Menu

ALBERT CAMUS ”YABANCI”

albert camus

Gereken tepkiyi gereken yerde vermemek ya da verememek, cahillik, duygusuzluk mudur? Bambaşka bir yerde bambaşka koşullar altında yapılan belki insani, belki durumun gerekliliği bir sonuçta kişinin arkasından özel hayatının bütün gizleri ve karanlıkları gelmeli midir? Bu adil midir?

Hiç ilgisi olmayan bir cinayetin suçlusu olarak, kendini demir parmaklıkların ardında bulan bir adamın iç dünyasındayız.

Evet eylemi işleyenle olaylarla ilgisi bulunmayan aynı kişi.

Toplumda ”doğru” kabul edilen kalıplar, aslında bir insanın duygu bütünlüğü ve karmaşık yapısı düşünüldüğünde ne kadar işler?

Biz, kendimiz için mi yoksa başkalarına anlatmak ve doğru bilinen kalıplarda yaşamak için mi yaşıyoruz?

Annesinin ölümüne herkesin gösterdiği üzüntüyü ve davranışı gösteremedi ya da bir insanın arkasından ağlama haddini kimsenin kimse için düşünmemesi gerektiğine olan hayat görüşü yüzünden anlaşılmak istenmeyen ya da her türlü kötülüğü yapabilmek altyapısının olduğuna inanmak ne kadar doğru olurdu?

Üstelik ölümün bugün değilse bile yarın mutlaka kapımızı çalacağı gibi mutlak bir gerçeğimiz varken?

Bugün kabul edilemeyen gerçeği yarın kabul etmenin yarın da aynı durumda zorlayacağı gerçeği?

Camus, din ve onun varlığı sorgulaması yine iş başında. Bu defa hikayenin ağırlığıyla verilen temel düşüncenin, diğer kitaplarındaki gibi olgusal bir anlatım tarzı ile değil de karakterler ve düşünceler üzerinden anlatılması…

Hepimiz günün sonunda hiçliğe selam vereceksek aşırı duyguların, birinin birini hatırlamasının ya da unutmasının, bir olayın ciddi bir nedeninin olmasının ya da olmamasının gerçekten bir önemi var mı, olabilir mi?

Bu bir şuursuzluk mudur yoksa varılabilecek en üst düşünce biçimi midir?

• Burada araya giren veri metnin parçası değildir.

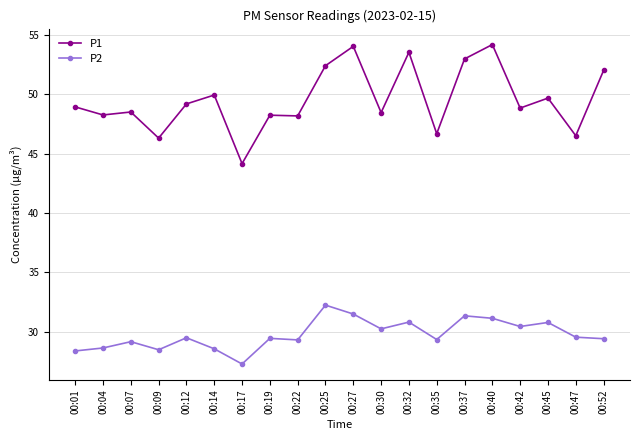

True or false: P2 has a value of 29.4 at 00:52.

True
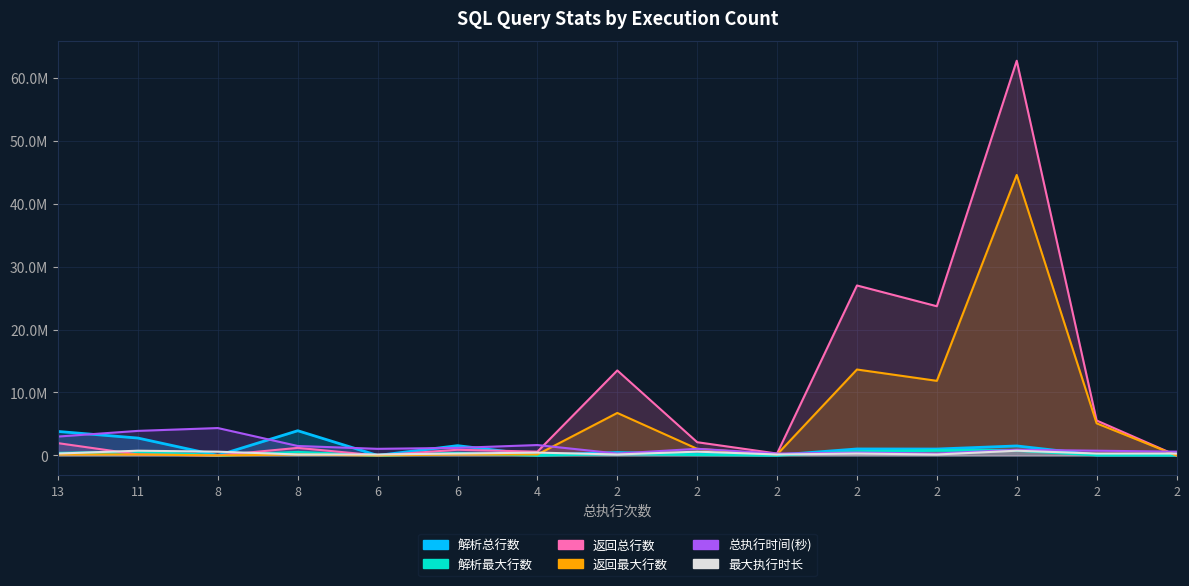

Which series has the widest spread of values?

返回总行数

Yabancı’ da bir kadınla olmanın, diğer kadınlarla olmaktan, bir kadınla evlenmenin başka bir kadınla evlenmekten farkının olmadığını düşünen bir adam, annesinin ölümünden sonra, zaten varılması gereken sona varılma durumu haricinde bir çıkarım yapamamış olan ve üzülmeme biçimi gibi yansıyan bilinçli bir duyarsızlık göstermiş bir adam…

Kendisi için hiçbir şeyin ”fark etmemesi”, olaylar zincirinde onu hedef yapar. Satır aralarında vurgulanan, ”hiçlik” ve ”her şeyin boşuna” olma durumu, hikayede de olduğu gibi bazı insanları çileden çıkarsa da aslında kaçınılmaz bir mutlaklıktır.

Ve bu Albert Camus için, en net felsefedir.

Bu felsefeyi de Alber Camus’ un bütün romanlarında görmekteyiz.

Albert Camus, varoluşçu yaklaşımıyla bazı sonların hepimiz için mutlak olduğu sonucuna varır. Ve aynı zamanda kaçınılmaz son yanında, bunu bildiğimiz halde koşturmak ve ”kaçınılmaz son” durumuna rağmen var olmak ve savaşmak konusunda ısrarla istekli olmak da insanın içinde kendini bulduğu ve aynı zamanda içine düştüğü en büyük yanılgıdır.